GIVEN INFORMATION: Begin
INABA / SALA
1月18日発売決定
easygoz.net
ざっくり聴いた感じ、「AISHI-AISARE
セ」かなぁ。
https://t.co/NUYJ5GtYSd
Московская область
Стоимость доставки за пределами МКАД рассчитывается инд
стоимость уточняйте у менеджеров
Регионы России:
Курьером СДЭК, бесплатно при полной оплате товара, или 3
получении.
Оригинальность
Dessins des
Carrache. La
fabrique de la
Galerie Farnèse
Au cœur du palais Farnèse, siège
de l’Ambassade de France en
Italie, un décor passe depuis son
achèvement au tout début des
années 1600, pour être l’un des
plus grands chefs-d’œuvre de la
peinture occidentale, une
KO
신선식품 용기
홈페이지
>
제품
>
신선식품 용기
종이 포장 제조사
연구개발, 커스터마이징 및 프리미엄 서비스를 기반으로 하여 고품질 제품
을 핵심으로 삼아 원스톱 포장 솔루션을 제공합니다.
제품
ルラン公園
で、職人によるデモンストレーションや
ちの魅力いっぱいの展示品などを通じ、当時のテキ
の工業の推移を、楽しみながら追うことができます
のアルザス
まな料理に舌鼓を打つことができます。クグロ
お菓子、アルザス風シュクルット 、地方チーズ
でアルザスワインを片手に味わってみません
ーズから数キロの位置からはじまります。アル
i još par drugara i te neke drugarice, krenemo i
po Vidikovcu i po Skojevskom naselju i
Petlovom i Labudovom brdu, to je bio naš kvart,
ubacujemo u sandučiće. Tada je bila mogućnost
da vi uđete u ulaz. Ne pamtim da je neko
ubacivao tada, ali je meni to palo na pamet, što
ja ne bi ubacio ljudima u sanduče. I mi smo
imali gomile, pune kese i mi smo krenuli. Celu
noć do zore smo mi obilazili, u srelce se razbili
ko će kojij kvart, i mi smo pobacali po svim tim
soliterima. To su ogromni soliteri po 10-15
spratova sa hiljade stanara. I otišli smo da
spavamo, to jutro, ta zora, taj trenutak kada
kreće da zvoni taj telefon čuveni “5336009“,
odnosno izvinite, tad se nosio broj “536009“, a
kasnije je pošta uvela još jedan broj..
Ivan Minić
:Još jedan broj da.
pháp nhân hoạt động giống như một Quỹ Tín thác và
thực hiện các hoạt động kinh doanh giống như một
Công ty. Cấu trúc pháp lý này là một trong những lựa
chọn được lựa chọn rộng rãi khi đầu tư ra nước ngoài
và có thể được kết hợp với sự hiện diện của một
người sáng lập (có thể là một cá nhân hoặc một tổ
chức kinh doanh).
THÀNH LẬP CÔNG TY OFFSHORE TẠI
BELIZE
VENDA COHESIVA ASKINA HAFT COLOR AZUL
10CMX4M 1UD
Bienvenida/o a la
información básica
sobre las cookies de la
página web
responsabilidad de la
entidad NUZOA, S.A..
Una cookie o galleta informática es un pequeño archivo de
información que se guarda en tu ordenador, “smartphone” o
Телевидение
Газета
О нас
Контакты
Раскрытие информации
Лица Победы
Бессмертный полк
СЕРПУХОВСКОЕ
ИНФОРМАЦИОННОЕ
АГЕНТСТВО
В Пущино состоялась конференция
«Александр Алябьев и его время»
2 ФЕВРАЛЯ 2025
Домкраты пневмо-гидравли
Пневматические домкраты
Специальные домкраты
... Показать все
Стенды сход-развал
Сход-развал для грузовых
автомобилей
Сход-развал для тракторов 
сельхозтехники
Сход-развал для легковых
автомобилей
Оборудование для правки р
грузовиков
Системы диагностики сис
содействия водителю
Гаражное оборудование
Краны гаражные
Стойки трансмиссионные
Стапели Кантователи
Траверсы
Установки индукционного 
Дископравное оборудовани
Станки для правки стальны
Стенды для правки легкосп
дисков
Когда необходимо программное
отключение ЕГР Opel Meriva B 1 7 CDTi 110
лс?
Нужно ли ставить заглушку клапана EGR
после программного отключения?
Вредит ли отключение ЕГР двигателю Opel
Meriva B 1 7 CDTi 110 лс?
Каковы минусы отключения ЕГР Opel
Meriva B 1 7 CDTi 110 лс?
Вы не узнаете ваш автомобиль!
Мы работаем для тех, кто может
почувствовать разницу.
GIVEN INFORMATION: End
- WHAT THE TASK ASKS: Copy out the lines above word for word, beginning with the very first one and ending with the line that contains "Au cœur du palais Farnèse, siège".

- RESULT OF THE EXERCISE:
INABA / SALA
1月18日発売決定
easygoz.net
ざっくり聴いた感じ、「AISHI-AISARE
セ」かなぁ。
https://t.co/NUYJ5GtYSd
Московская область
Стоимость доставки за пределами МКАД рассчитывается инд
стоимость уточняйте у менеджеров
Регионы России:
Курьером СДЭК, бесплатно при полной оплате товара, или 3
получении.
Оригинальность
Dessins des
Carrache. La
fabrique de la
Galerie Farnèse
Au cœur du palais Farnèse, siège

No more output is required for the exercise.